> **WORK INSTRUCTION**
Scan the entries that follow and copy out every line containing "Chiny".

Structured diff data:
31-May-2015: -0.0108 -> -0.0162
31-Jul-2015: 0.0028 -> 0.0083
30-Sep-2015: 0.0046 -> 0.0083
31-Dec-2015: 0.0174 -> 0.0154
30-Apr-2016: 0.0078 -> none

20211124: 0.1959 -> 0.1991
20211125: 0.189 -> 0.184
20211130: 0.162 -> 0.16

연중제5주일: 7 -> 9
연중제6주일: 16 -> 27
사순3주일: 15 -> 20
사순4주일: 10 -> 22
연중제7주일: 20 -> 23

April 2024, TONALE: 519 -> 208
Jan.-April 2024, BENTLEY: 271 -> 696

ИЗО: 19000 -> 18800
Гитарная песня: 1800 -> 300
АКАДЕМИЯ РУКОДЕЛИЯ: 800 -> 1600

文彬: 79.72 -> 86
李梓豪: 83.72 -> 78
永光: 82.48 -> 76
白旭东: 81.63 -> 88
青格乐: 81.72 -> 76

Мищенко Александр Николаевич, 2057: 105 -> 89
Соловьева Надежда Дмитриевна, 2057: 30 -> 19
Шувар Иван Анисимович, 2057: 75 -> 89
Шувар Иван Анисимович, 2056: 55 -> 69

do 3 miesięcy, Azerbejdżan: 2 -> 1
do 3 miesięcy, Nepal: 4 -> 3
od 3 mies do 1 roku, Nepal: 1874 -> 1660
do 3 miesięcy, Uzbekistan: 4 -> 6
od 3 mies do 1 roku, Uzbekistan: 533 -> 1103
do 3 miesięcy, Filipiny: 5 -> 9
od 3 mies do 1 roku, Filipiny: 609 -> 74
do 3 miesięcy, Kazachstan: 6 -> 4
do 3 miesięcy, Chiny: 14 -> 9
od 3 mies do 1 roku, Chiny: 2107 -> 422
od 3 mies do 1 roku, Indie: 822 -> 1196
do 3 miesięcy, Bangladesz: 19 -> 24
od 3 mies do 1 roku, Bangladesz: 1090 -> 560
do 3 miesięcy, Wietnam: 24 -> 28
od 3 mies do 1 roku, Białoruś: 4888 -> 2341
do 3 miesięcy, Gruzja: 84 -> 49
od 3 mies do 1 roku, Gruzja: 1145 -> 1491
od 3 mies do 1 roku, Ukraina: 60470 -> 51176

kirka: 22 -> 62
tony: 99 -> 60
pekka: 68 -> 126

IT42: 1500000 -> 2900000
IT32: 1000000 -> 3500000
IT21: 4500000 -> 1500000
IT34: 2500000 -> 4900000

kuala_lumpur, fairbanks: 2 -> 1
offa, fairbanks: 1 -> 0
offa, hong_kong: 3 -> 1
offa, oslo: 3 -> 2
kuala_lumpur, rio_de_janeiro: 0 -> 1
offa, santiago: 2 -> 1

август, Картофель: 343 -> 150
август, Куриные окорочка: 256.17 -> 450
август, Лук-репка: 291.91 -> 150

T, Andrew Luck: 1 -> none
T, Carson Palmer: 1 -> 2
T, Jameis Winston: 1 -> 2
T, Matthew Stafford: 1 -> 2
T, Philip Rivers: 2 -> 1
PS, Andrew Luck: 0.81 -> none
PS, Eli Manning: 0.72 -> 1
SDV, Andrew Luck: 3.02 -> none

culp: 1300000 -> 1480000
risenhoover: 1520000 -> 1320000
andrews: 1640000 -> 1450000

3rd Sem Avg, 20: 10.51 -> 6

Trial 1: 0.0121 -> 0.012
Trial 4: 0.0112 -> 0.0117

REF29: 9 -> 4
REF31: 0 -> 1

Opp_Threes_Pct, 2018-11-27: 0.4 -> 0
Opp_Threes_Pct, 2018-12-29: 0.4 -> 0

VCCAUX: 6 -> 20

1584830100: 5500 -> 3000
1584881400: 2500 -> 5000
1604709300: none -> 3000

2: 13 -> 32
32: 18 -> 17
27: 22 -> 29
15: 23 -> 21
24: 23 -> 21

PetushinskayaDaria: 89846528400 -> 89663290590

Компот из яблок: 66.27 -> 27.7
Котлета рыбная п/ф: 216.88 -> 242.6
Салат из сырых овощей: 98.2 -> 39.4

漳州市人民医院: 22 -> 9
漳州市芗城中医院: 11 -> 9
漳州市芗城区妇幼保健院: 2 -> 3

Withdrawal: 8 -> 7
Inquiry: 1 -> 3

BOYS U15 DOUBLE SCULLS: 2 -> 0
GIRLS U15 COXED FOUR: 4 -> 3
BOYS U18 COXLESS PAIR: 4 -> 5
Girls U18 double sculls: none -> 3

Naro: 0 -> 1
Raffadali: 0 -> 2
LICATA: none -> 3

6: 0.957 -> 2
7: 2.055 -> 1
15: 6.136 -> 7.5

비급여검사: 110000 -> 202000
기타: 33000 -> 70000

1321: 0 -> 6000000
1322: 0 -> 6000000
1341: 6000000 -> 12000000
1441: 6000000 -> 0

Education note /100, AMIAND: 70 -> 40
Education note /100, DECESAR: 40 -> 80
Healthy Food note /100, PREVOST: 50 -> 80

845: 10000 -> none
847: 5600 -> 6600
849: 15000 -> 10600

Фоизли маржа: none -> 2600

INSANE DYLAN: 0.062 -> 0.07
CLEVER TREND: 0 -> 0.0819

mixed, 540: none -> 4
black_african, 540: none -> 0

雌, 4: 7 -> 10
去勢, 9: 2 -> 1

> **WRITTEN RESPONSE**
do 3 miesięcy, Chiny: 14 -> 9
od 3 mies do 1 roku, Chiny: 2107 -> 422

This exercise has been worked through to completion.